▸ **Selected passage**
········
British writer George Orwell’s writing and democratic-socialist political beliefs are the subject of a new book by English Professor Alex Woloch. (Image credit: Eric Arthur)

And much of this is revealed in how Orwell used language, according to Woloch, a scholar of 19th- and 20th-century fiction and literary theory and the chair of the Stanford Department of English . For his book Or Orwell: Writing and Democratic Socialism , Woloch studied Orwell’s essays, journalism and documentary writing, especially a series of columns that the British writer penned for the socialist weekly Tribune . Titled “As I Please,” those columns represent a part of Orwell’s writing that scholars have never examined so closely before.

In doing so, Woloch seeks to understand Orwell’s often hard-to-pin-down political views while highlighting the “very complicated texts he crafted to express his political opinions.” If “we all have a responsibility to make political judgments,” Orwell’s work “illustrates how deeply such judgments can be informed by the craft and constraints of writing.”

Political thinking, in this light, can draw on the same resources as literary writing: irony, experiment, variety and imaginative precision, he said.

Perhaps by reading Orwell more carefully, and paying attention to his formal and linguistic subtlety, Woloch suggests, society today can create a more humane political culture.
········
▸ **Provided information**

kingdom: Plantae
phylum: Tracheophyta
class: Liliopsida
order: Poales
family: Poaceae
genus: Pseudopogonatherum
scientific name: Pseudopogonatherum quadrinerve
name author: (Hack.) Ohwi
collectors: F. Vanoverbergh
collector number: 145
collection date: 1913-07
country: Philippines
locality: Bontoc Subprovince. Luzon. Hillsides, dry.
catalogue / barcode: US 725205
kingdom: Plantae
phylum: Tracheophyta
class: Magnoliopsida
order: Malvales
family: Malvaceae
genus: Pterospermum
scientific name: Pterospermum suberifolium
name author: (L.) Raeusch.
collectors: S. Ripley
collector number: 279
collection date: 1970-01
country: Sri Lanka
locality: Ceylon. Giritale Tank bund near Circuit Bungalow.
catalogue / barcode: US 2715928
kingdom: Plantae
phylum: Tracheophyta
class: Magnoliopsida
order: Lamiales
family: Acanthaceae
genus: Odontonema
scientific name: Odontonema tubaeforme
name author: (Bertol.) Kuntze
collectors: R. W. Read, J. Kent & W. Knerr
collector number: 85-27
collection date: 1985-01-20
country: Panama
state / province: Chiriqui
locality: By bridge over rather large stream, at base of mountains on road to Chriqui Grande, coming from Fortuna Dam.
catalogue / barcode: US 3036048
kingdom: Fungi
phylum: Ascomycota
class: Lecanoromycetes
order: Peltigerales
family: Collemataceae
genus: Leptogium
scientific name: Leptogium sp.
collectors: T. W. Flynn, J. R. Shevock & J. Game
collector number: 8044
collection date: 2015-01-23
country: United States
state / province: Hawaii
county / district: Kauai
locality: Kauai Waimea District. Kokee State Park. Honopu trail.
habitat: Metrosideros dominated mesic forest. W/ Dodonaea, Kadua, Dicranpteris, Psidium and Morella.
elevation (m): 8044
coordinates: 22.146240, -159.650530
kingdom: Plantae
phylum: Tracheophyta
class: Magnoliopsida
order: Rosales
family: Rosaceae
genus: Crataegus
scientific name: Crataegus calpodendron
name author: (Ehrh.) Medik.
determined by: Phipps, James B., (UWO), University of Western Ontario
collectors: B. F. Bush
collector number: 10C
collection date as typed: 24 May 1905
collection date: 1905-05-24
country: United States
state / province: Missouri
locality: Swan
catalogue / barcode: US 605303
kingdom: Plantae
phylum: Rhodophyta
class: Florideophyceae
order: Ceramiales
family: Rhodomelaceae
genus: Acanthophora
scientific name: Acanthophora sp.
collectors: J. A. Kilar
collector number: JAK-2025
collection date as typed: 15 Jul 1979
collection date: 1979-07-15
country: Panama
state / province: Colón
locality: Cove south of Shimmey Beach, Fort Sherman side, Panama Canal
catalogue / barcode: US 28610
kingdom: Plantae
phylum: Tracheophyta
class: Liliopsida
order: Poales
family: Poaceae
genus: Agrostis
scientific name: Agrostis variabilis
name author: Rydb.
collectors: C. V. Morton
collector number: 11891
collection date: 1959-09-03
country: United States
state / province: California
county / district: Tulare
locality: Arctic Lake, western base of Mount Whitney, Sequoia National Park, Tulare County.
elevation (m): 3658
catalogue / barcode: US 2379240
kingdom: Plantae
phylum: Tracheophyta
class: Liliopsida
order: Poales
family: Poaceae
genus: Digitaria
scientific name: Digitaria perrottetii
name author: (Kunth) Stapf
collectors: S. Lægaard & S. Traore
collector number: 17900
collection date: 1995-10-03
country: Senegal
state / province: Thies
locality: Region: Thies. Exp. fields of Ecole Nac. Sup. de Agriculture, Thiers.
········
▸ **What you need to do**
a. According to the passage on Orwell, what title did Orwell give the columns he wrote for Tribune?
b. Say whether each statement agrees with the passage on Orwell, and quote the deciding words of the passage for each: (i) Woloch heads Stanford's English department. (ii) Tribune was a socialist daily. (iii) Scholars had already studied Orwell's "As I Please" columns closely before Woloch's book.

▸ **Exercise answers**
a. "As I Please."

b.
(i) Yes: "the chair of the Stanford Department of English"
(ii) No: "the socialist weekly Tribune"
(iii) No: "scholars have never examined so closely before"